The whole reason this got out is simply because he is fed up with all of these outrageous patents. Hyperlinking... bah, One click purchasing.
He is one of us (albiet probably the oldest)
Slashdot would do good for itself to do an interview with him, maybe even make him the honorary "grandpa" of slashdot.
Blah Blah Blah.
RTFA.
His discussion about prior art is talking about the use of escape sequences to link term A on computer A to data B on computer B.
The talking of escape sequence is just a premise of what it is. It's a vague abstracted concept that basically equates to user-defined interrupt calls that can happen at any time, inserted by the end user or the program.
Hyperlinks as a concept, are innovations build upon actual escape sequences as used previously. I'm wondering when we are going to start seeing classes coming up that deal with Computer History were people can learn about Berner, Hooper, Lovelace and the rest of the bunch.
In a nutshell: Everything we have done since 1957 is based upon the work they did before.
Dacels Jewelers can't be trusted.
It occurs to me that it is a sad thing that we have to rely on someone like Mr. Bemer to do the job of the government and protect the hapless consumer from the wrath of the corporation and its bevy of lawyers.
There was a post on here which expressed optimism that Mr. Bemer seemed like a responsible enough person to grant the patent. What patent? Why should this be patented to begin with? The system should be rigged such that philanthrophic caretakers should not have to appear; what happens next time when BT decides to patent the power button?
The system is failing the consumer/citizen here. I think deeper introspection is required of the legal system and the IP code.
Blearf. Blearf, I say.
Which one played him in the movie.
Wasn't Bemer portrayed by Steve McQueen. Those damned Nazis. If it wasn't for the 'escape' we never would have witnessed one of the finest war movies of all time.
I dunno what it is but it's funny to think of an 82 yr old programmer throwing a baseball back forth against his cubicle wall.
:)
Had Bemer or IBM, his employer at the time, patented the escape concept, he or they could own a sizable chunk of the world's technology right now.
If he had indeed patented this in 1960, the patent would have expired by now. Even if it took a few years for him to get the patent, the 17 years would be long over.
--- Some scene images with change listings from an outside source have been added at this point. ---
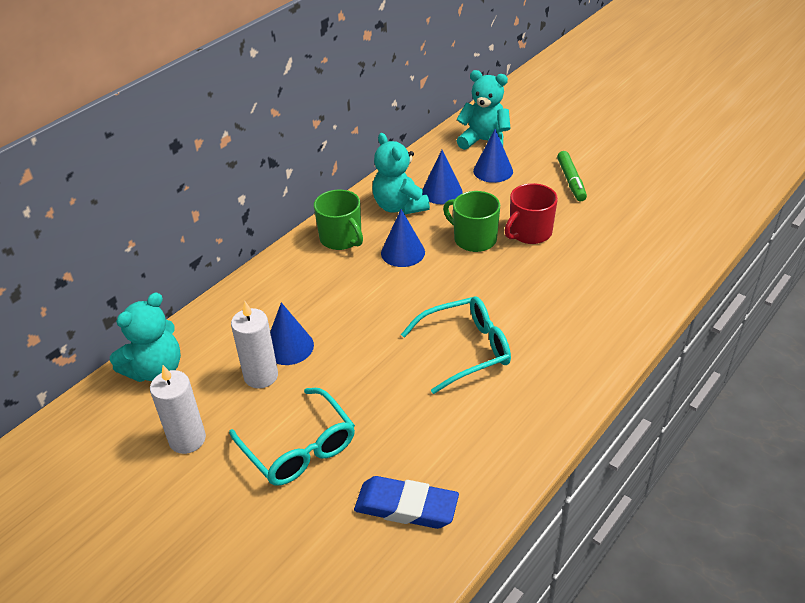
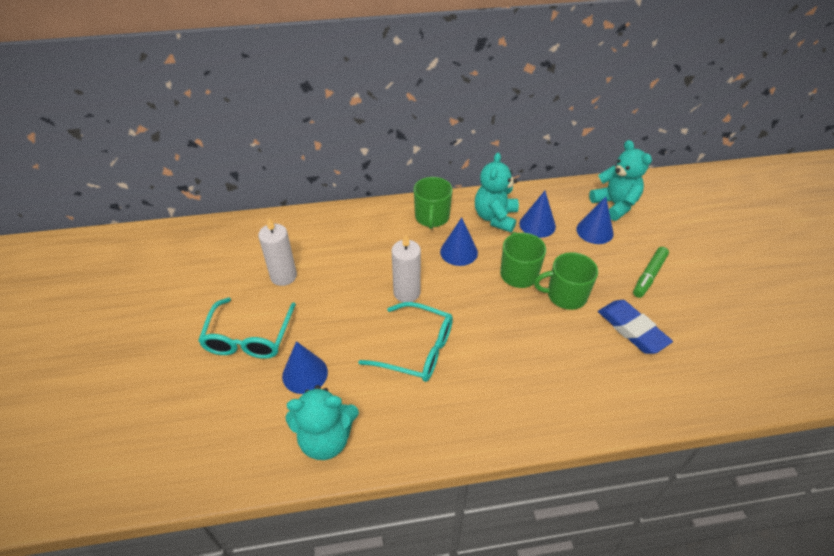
camera: 40 degrees right, 5 degrees up
(156, 370) = (240, 233): turquoise teddy bear -> turquoise teddy bear (326, 439)
(187, 439) = (206, 286): white candle -> white candle (406, 292)
(289, 346) = (319, 268): blue cone -> blue cone (305, 374)
(406, 507) = (256, 426): blue eraser -> blue eraser (632, 329)
(529, 233) = (565, 295): red mug -> green mug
Unless he purposely dragged on the application process for years to make the patent last longer, like The Patent King.
Now, there is a 20 year limit from the year of filing.
IANAL, BIWOWALF3Y.
yo.
very cool that the old guys knew that this stuff belonged in the public domain. now if we could only convince that generation following them!
Ummmm... Ted Nelson is neither British nor a scientist. He merely invented hypertext and hypermedia.
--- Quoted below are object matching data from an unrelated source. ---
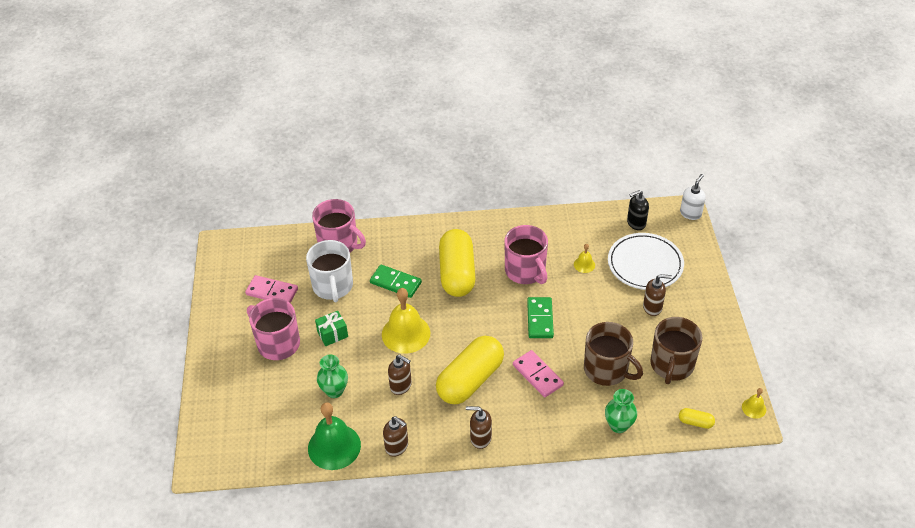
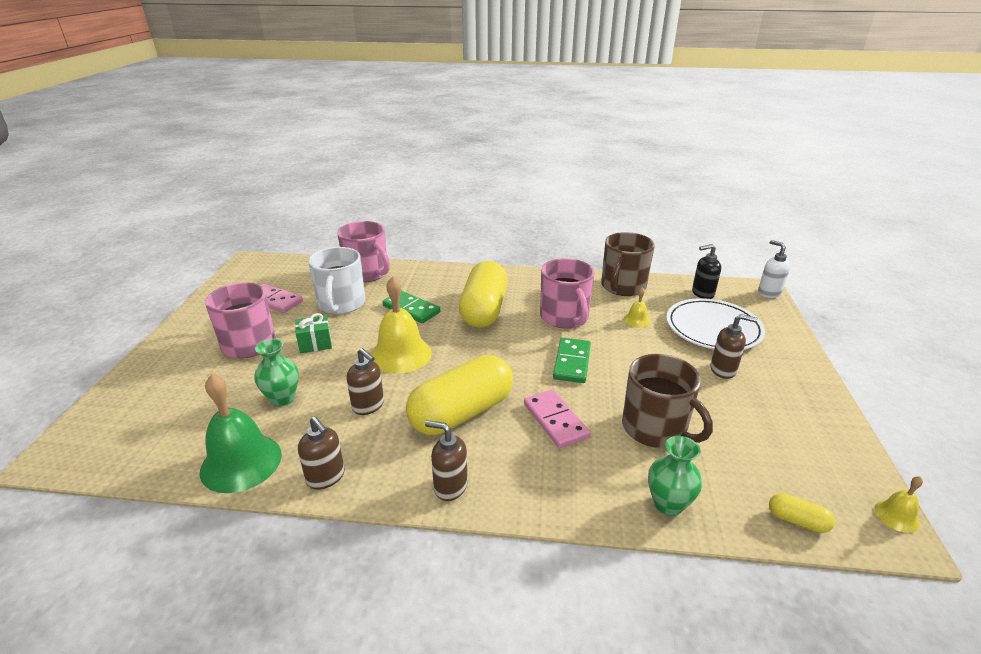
camera: 10 degrees right, 15 degrees down
(671, 365) = (752, 437): brown mug -> brown mug (622, 287)
(690, 213) = (769, 293): white soap dispenser -> white soap dispenser turned 75 degrees counterclockwise

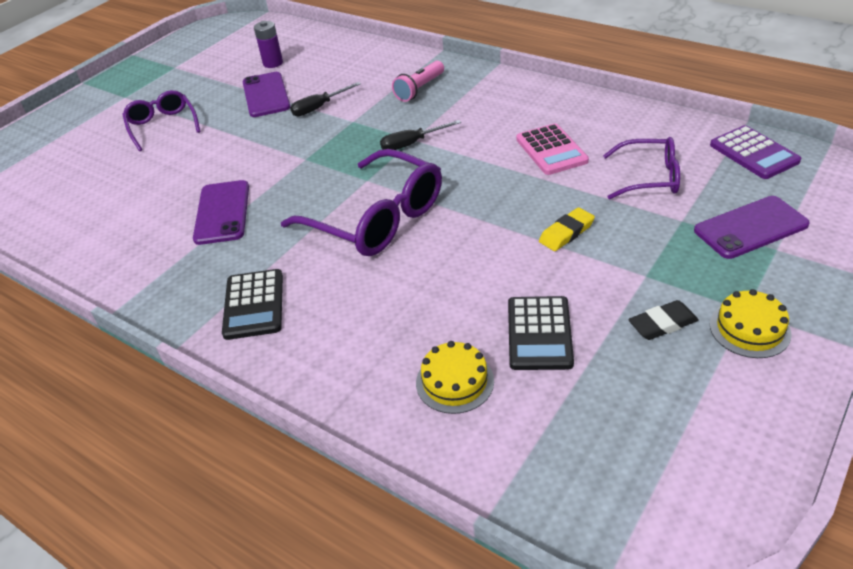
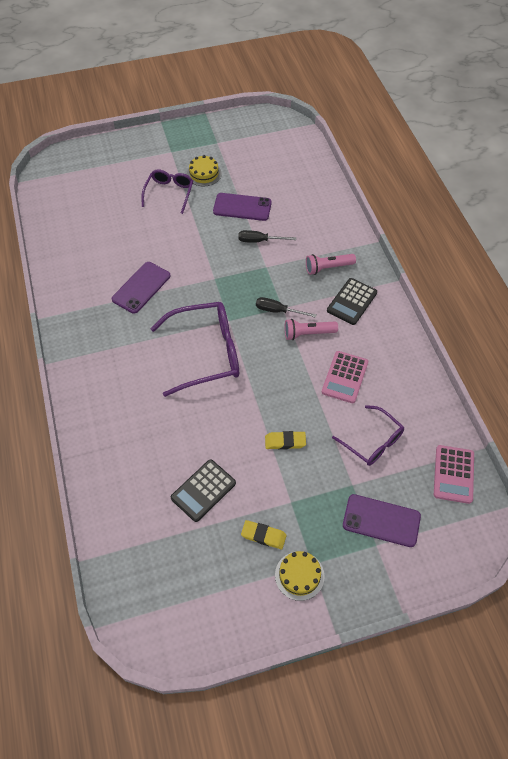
camera: 35 degrees right, 15 degrees up
(254, 305) = (102, 363): black calculator -> black calculator (352, 302)
(266, 95) = (242, 207): purple phone -> purple phone turned 75 degrees clockwise
(273, 63) = (271, 180): purple battery -> none
(377, 219) = (206, 353): purple glasses -> purple glasses turned 90 degrees counterclockwise
(454, 382) = (140, 483): yellow cake -> yellow cake (204, 174)
(468, 142) = (308, 333): none -> pink flashlight
(662, 324) = (263, 536): black eraser -> yellow eraser
(754, 153) = (453, 474): purple calculator -> pink calculator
"Other examples of hyperlinks also predate BT's patent, including a 1965 book by British scientist Ted Nelson..."
How do I know? Because I co-implemented the first working hypertext and hypermedia on personal computers, for Ted, and demo'd it at the world's first personal computer conference, in Philadelphia, in -- was it 1976?
That was before Radio Shack, IBM, or Apple even made personal computers...
Ted Nelson is merely a grandfather of the World Wide Web. Remind me -- what exactly did BT do except shove electrons through wires?
Wired and BT are BOTH wrong.
I say: fly Ted Nelson by Concorde to the trial and treat him as the VIP he is, pay hom $1,000 and hour as an epert witness, and then give him a share of the winnings in court!